Instructions to follow: Bring together all lines of the material below that contain the string "inputs".

- - - -

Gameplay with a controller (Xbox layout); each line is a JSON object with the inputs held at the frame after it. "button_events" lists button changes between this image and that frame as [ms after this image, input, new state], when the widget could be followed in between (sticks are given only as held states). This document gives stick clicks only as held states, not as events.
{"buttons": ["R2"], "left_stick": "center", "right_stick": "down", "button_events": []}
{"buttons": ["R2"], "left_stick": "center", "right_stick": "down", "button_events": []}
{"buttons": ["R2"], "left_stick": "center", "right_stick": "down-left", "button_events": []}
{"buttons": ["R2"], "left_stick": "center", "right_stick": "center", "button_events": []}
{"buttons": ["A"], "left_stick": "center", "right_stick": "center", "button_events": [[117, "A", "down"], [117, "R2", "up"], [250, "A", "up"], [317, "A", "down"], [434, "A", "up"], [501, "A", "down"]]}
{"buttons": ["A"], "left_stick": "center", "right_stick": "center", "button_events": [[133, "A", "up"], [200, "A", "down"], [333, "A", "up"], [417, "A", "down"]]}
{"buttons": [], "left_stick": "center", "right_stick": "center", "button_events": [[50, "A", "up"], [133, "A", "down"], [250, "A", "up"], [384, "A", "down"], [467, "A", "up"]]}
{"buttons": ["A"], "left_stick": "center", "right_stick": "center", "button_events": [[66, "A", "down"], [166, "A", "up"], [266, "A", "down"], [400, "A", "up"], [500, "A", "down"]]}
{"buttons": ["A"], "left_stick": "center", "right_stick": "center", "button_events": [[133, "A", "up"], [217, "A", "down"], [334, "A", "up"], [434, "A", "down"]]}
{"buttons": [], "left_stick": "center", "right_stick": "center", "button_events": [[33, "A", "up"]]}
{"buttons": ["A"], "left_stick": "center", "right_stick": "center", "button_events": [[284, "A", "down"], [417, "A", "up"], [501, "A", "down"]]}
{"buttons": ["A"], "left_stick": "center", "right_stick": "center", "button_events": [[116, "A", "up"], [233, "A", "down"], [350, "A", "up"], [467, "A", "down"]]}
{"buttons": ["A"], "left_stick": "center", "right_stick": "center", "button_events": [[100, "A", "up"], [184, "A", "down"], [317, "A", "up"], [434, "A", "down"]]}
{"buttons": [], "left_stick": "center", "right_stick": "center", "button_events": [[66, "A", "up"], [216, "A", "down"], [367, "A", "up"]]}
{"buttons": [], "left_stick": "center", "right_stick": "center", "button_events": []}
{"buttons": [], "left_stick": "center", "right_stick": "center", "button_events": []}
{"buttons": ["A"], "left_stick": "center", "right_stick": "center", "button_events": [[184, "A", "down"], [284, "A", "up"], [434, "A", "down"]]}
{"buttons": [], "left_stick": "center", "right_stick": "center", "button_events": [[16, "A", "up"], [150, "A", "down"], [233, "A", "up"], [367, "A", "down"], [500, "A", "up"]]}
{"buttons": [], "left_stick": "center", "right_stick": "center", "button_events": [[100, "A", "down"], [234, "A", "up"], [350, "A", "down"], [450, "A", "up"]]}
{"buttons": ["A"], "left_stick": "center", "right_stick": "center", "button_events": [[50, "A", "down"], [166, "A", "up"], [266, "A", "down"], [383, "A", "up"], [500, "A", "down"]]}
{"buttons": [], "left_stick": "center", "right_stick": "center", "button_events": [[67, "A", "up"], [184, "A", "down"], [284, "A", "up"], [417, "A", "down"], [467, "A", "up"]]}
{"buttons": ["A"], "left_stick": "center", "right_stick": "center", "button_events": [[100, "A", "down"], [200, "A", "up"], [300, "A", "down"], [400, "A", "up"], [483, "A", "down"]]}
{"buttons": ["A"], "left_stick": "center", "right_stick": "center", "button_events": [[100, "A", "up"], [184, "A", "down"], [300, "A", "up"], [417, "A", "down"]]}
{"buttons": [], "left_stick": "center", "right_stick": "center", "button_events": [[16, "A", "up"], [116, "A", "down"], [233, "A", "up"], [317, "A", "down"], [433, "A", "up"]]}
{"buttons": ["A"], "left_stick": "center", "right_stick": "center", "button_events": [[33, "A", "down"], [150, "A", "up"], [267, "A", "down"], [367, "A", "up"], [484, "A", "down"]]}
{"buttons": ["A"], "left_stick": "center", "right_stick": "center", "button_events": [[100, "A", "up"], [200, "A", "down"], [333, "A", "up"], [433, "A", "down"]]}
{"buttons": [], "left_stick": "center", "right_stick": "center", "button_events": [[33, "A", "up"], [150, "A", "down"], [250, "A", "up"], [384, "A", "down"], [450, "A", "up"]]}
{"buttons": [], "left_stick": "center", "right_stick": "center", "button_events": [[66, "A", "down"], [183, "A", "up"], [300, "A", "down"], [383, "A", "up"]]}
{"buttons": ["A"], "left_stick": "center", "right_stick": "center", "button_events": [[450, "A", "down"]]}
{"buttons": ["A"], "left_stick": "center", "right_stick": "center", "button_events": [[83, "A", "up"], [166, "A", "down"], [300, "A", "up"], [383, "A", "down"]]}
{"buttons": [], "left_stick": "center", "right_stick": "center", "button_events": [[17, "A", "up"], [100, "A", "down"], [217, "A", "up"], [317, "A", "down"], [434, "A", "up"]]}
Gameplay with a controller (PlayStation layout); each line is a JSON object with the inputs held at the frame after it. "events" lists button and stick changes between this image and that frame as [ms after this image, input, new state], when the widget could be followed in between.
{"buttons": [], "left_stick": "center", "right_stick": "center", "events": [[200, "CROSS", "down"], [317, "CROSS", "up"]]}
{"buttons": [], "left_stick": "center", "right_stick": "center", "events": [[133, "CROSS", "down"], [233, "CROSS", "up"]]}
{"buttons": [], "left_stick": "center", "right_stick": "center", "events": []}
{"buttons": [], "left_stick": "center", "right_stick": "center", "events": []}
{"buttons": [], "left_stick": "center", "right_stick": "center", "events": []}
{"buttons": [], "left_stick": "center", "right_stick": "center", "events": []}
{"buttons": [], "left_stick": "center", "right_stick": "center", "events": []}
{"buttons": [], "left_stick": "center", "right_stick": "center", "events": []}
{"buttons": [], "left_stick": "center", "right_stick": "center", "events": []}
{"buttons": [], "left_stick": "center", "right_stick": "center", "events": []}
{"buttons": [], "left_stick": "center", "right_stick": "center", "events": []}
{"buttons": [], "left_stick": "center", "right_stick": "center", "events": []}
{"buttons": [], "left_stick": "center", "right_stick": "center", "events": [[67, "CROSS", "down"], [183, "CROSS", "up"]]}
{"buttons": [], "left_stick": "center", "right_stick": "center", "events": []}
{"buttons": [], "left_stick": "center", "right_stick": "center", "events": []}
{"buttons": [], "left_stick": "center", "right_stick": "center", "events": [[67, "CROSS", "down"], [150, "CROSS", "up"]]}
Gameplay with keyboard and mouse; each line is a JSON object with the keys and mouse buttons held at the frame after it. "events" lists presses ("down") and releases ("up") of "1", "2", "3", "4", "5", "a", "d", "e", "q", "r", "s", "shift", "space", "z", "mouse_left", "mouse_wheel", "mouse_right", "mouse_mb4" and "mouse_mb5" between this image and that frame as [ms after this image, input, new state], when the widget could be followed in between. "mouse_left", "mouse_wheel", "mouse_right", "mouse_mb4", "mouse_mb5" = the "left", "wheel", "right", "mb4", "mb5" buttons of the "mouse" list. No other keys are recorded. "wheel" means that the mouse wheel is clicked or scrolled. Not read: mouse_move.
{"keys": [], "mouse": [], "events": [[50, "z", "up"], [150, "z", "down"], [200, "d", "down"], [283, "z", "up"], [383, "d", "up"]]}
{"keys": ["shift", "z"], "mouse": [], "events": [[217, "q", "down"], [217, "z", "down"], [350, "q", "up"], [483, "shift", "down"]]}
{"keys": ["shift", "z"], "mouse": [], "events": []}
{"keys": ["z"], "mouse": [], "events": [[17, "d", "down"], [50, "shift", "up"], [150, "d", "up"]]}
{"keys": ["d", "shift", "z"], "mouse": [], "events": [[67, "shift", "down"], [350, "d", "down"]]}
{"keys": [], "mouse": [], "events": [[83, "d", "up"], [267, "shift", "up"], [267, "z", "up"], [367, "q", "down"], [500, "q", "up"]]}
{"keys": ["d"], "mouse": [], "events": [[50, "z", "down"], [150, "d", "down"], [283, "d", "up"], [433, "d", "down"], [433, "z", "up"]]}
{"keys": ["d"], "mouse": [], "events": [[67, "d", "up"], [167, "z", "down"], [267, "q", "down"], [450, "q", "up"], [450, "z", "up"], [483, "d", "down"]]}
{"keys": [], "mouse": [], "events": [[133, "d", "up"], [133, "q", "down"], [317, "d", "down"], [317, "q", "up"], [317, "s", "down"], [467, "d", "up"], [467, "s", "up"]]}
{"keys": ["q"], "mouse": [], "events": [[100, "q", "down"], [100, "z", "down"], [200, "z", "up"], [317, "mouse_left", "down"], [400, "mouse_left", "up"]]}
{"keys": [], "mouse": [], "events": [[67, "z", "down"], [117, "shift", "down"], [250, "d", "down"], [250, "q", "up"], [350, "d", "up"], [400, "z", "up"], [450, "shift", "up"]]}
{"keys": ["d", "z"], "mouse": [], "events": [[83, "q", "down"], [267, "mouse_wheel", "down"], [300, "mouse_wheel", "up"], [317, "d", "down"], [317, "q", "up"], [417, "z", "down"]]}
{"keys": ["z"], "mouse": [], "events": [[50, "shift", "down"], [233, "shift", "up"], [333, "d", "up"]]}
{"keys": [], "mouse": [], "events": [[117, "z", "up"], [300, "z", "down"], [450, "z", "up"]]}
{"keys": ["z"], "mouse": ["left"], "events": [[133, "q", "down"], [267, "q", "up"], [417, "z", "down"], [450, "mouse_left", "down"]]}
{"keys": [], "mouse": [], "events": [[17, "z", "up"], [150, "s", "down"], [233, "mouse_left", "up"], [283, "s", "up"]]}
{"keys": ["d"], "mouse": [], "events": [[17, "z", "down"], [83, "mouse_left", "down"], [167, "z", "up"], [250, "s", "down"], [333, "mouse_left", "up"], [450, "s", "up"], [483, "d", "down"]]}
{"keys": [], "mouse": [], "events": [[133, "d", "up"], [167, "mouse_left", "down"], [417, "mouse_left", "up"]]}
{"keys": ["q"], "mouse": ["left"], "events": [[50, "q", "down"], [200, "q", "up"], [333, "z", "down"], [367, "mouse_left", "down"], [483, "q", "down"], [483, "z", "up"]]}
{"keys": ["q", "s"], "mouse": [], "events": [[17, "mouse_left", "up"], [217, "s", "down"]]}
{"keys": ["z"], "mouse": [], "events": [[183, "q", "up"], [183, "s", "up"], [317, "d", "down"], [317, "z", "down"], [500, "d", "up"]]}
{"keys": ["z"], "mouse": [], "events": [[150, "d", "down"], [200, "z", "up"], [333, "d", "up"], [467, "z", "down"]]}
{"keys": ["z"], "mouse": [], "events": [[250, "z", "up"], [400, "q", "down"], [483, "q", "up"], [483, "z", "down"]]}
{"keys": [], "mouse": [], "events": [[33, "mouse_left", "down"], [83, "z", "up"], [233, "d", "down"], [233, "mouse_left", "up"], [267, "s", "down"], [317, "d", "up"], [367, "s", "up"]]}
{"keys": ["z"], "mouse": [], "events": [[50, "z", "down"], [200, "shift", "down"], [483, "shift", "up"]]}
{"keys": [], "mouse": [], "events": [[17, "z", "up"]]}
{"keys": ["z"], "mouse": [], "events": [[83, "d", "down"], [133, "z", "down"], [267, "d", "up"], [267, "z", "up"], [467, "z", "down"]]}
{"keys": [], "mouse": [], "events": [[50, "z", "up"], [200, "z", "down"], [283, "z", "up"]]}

- - - -

Answer area:
Gameplay with a controller (Xbox layout); each line is a JSON object with the inputs held at the frame after it. "button_events" lists button changes between this image and that frame as [ms after this image, input, new state], when the widget could be followed in between (sticks are given only as held states). This document gives stick clicks only as held states, not as events.
Gameplay with a controller (PlayStation layout); each line is a JSON object with the inputs held at the frame after it. "events" lists button and stick changes between this image and that frame as [ms after this image, input, new state], when the widget could be followed in between.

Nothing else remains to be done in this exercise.